*What you are asked to do*. Pick up the text on Duragesic health risks and side effects after its last line, under the heading "What Should I Tell My Healthcare Professional?"

*Document section*.
Duragesic Health Risks


Call your healthcare professional right away or get emergency medical help if you:

  • Have trouble breathing
  • Experience extreme drowsiness with slowed breathing
  • Experience shortness of breath (little chest movement with breathing)
  • Feel faint, dizzy, confused, or have other unusual symptoms

These can be symptoms related to Duragesic overdose and may lead to serious problems or death if not treated right away.

Addiction and Withdrawal

Patients can get addicted to the patch. Addiction is more likely if you have been addicted to or abused other medicines, street drugs, or alcohol, or if you have a history of mental health issues. Stopping the Duragesic skin patch suddenly can make you sick and experience withdrawal symptoms.

Sudden Loss of Blood Pressure

Duragesic users may also experience a drop in blood pressure and feel dizzy after getting up too fast after sitting or lying down.

Duragesic Side Effects

Common side effects associated with Duragesic use include:

  • Nausea
  • Vomiting
  • Constipation
  • Dry mouth
  • Sleepiness
  • Confusion
  • Weakness
  • Sweating

Constipation is a very common side effect of opioids and is unlikely to go away without treatment. Talk to your healthcare professional about the use of laxatives and stool softeners to treat constipation. The Duragesic skin patch can also make you sleepy so you should not drive, operate heavy machinery, or perform any dangerous activities until you know how Duragesic affects you.

What Should I Tell My Healthcare Professional?

Source records
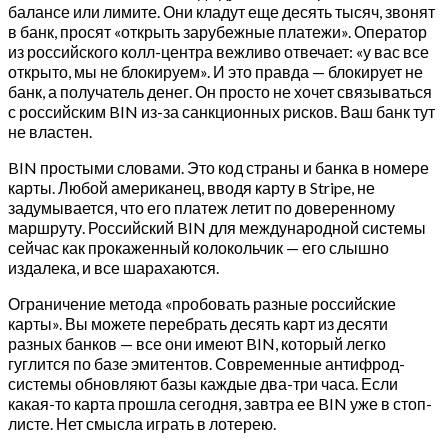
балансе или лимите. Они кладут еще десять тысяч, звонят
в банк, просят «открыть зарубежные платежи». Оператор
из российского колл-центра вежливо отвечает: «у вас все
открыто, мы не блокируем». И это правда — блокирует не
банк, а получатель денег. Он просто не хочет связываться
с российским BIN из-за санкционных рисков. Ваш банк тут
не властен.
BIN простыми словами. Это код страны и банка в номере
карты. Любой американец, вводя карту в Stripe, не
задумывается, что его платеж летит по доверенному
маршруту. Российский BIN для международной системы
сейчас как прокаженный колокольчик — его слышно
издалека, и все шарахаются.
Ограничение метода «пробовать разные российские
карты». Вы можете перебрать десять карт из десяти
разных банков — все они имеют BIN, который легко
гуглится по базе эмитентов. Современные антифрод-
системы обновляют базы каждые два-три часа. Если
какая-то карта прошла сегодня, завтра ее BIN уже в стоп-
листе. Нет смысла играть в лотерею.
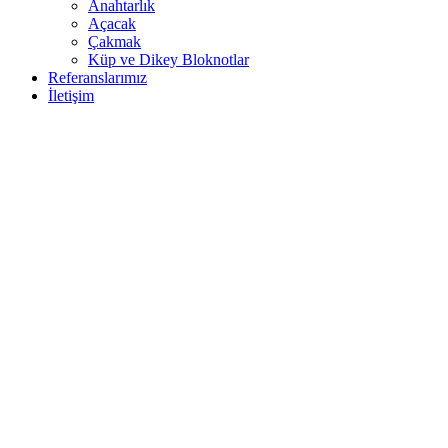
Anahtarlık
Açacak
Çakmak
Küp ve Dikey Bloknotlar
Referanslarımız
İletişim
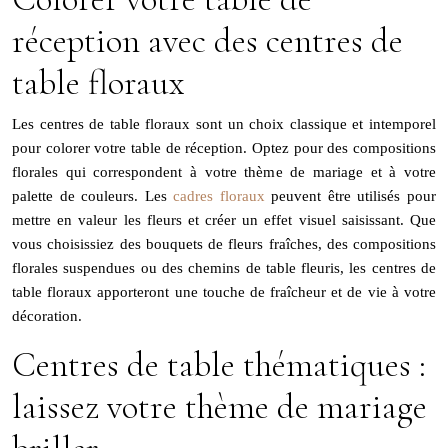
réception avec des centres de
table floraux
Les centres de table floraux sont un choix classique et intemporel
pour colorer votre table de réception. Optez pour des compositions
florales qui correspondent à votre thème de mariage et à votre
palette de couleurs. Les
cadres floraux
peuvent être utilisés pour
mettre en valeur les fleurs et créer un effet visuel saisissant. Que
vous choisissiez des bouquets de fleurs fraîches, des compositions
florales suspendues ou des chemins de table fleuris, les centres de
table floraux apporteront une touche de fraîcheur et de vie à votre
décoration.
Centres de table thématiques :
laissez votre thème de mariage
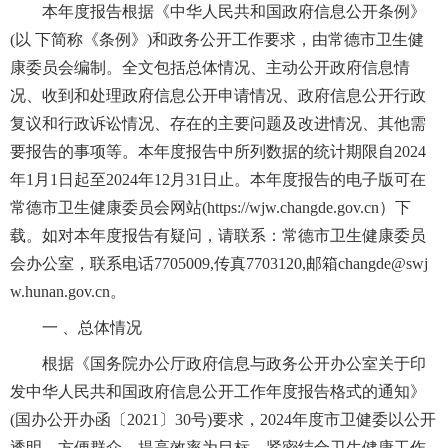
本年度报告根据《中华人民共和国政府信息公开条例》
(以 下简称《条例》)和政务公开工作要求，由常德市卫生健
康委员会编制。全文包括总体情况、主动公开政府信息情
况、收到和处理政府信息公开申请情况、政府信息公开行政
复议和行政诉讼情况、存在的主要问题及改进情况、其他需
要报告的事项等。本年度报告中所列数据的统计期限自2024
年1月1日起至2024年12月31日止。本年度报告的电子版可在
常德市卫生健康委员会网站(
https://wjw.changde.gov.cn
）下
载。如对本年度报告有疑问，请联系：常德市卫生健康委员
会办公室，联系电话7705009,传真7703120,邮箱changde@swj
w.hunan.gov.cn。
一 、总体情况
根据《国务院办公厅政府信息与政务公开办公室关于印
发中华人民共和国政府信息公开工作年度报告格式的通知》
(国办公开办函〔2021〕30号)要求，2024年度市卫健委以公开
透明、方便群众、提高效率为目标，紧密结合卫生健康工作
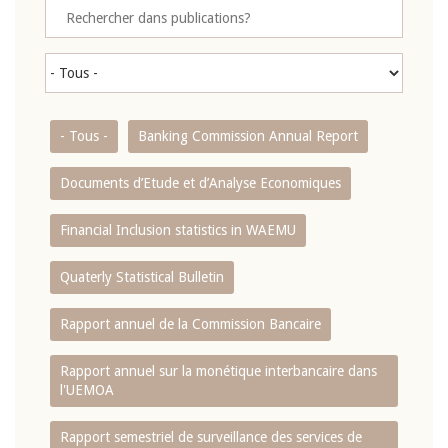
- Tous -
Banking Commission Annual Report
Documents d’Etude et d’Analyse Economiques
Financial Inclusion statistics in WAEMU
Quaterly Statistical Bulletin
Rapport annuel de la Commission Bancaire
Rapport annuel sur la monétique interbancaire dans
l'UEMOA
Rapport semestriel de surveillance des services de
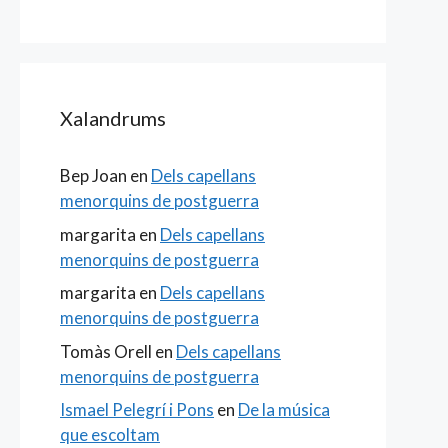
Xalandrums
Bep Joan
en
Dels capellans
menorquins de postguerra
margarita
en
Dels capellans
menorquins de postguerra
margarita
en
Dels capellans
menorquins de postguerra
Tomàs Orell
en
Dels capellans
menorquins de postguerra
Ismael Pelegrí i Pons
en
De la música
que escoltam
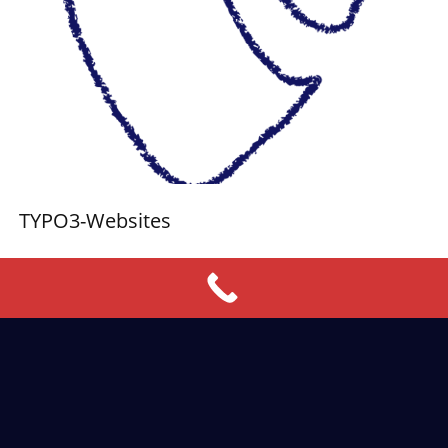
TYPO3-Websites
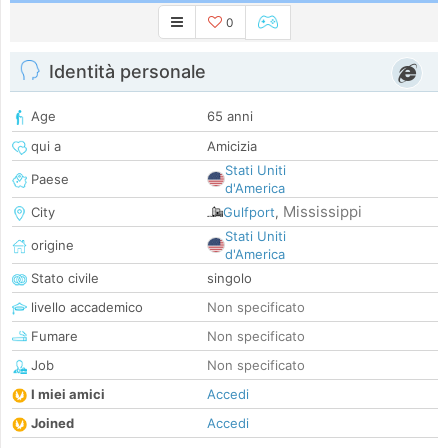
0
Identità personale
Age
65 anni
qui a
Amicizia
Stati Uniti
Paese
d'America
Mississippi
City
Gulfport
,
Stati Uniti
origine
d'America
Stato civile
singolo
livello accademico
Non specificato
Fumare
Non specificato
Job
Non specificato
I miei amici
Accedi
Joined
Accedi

*Answer below*.
Before using Duragesic, you should tell your healthcare professional about all of your medical problems, especially if you have:

  • Trouble breathing or lung problems
  • A head injury or brain problems
  • Heart, liver, gallbladder or kidney problems
  • Seizures
  • Hypothyroidism
  • Low blood pressure
  • Problems urinating
  • Major depression
  • Hallucinations
  • Adrenal gland problems
  • A past or present drug abuse, addiction, or drinking problem, or a family history of any of these problems
  • Skin reactions to adhesives

Also, if you are pregnant or planning to become pregnant, the Duragesic skin patch may harm your unborn baby. Nursing can also be harmful to the baby because the narcotics from the patch can pass from you to your baby.

Can Other Medicines or Foods Affect the Duragesic Skin Patch?

The Duragesic skin patch and other medicines can react with each other, so tell your healthcare professional about all the medicines you take - including vitamins and herbal supplements. Take special care to notify your doctor about medicines that make you sleepy like sleeping pills, anxiety medicines, antihistamines, other painkillers, and tranquilizers.

What Else Should I Know About the Duragesic Skin Patch?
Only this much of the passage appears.